CLAUDINE MONTEIL : « IL FALLAIT OBLIGER LA SOCIÉTÉ FRANÇAISE À REGARDER L’AVORTEMENT EN FACE »

Claudine Monteil
Claudine Monteil

Le 5 avril 1971, Le Nouvel observateur publiait la « liste des 343 françaises qui ont le courage de signer le manifeste « Je me suis fait avorter » ». Une dizaine de féministes, réunies autour de Simone de Beauvoir dans son appartement, ont fomenté la rédaction de ce texte et la récolte des signatures. Claudine Monteil était la benjamine de l’équipe et se souvient de ces moments pour J’ai piscine avec Simone. 

« Je me suis fait avorter ». Il y a 50 ans, 343 femmes osaient annoncer publiquement avoir subi un avortement malgré son interdiction en France, prenant le risque de s’exposer à des poursuites pénales. Elles signaient un manifeste qui appelait à la légalisation de l’avortement. Publié le 5 avril 1971 par Le Nouvel observateur, le texte rappelait les chiffres malgré l’interdit : « Un million de femmes se font avorter chaque année en France »

[Tâches à réponse courte sur des graphiques]

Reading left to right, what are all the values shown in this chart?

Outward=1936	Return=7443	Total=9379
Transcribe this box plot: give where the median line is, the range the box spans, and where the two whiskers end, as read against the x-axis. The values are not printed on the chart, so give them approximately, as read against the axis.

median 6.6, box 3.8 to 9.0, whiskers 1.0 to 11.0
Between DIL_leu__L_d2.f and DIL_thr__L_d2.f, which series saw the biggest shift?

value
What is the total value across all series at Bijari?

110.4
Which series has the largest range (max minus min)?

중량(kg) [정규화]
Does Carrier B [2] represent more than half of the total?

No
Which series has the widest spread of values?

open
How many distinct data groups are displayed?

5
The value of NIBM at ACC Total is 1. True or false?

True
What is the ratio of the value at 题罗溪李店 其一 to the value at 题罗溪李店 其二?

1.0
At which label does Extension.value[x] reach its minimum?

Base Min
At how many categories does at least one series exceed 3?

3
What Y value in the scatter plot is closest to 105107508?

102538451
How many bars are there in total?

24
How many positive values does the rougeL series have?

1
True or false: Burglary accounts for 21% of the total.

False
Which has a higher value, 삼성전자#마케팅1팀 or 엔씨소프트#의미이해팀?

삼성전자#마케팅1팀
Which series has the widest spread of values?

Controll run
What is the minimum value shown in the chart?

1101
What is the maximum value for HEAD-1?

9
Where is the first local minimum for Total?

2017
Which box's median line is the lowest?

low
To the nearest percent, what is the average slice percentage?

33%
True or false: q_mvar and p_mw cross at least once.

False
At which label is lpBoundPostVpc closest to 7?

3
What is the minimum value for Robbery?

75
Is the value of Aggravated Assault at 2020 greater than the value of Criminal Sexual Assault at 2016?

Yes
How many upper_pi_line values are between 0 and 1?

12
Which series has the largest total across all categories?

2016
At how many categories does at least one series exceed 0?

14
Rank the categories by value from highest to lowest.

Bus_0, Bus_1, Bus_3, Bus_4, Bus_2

Consigne 1 → Recopiez à l'identique le passage de l'article sur le manifeste des 343 qui va de « Le 5 avril 1971, Le » jusqu'à « piscine avec Simone. ».
Consigne 2 → Réécrivez de façon plus concise le paragraphe de l'article sur le manifeste des 343 qui commence par « Le 5 avril 1971, Le Nouvel observateur publiait », en conservant ses faits essentiels.
Consigne 3 → Rédigez la suite de l'article sur le manifeste des 343 à partir de l'endroit où il s'interrompt.
Les items n'ont aucun lien avec l'article sur le manifeste des 343.

Votre réponse 1 →
Le 5 avril 1971, Le Nouvel observateur publiait la « liste des 343 françaises qui ont le courage de signer le manifeste « Je me suis fait avorter » ». Une dizaine de féministes, réunies autour de Simone de Beauvoir dans son appartement, ont fomenté la rédaction de ce texte et la récolte des signatures. Claudine Monteil était la benjamine de l’équipe et se souvient de ces moments pour J’ai piscine avec Simone.

Votre réponse 2 → Le 5 avril 1971, Le Nouvel observateur a publié la liste des 343 Françaises signataires du manifeste « Je me suis fait avorter ». Une dizaine de féministes réunies chez Simone de Beauvoir en avaient organisé la rédaction et la collecte des signatures. Claudine Monteil, la plus jeune du groupe, partage ses souvenirs avec J'ai piscine avec Simone.

Votre réponse 3 →
C’est à la journaliste du Nouvel observateur Nicole Muchnik que revient la genèse de ce manifeste. Engagée à gauche et en faveur des droits des femmes, cette documentaliste de 34 ans est touchée à l’écoute des récits d’avortements clandestins qui se terminent souvent mal. Elle se lance un jour dans une discussion avec son chef : « Pour que les choses changent, il faudrait que des femmes célèbres disent qu’elles ont avorté », se remémore-t-elle aujourd’hui dans L’Obs. L’idée de publier un manifeste germe. Elle appelle alors Anne Zelensky, engagée dans le Mouvement de libération des femmes qui vient tout juste de se constituer. Elle-même appelle en tremblant Simone de Beauvoir, figure féministe tutélaire à travers le monde depuis la publication de son essai Le Deuxième sexe, en 1949. Le mouvement est mis en branle. 

La benjamine du groupe

C’est dans le grand studio de Simone de Beauvoir, au rez-de-chaussée d’une rue longeant le cimetière de Montparnasse, que la suite se passe. Tous les dimanches après-midis, des femmes s’y réunissent pour échafauder le manifeste. Claudine Monteil était l’une d’entre elles. Elle avait 21 ans, était la benjamine du groupe et s’en souvient comme si c’était hier.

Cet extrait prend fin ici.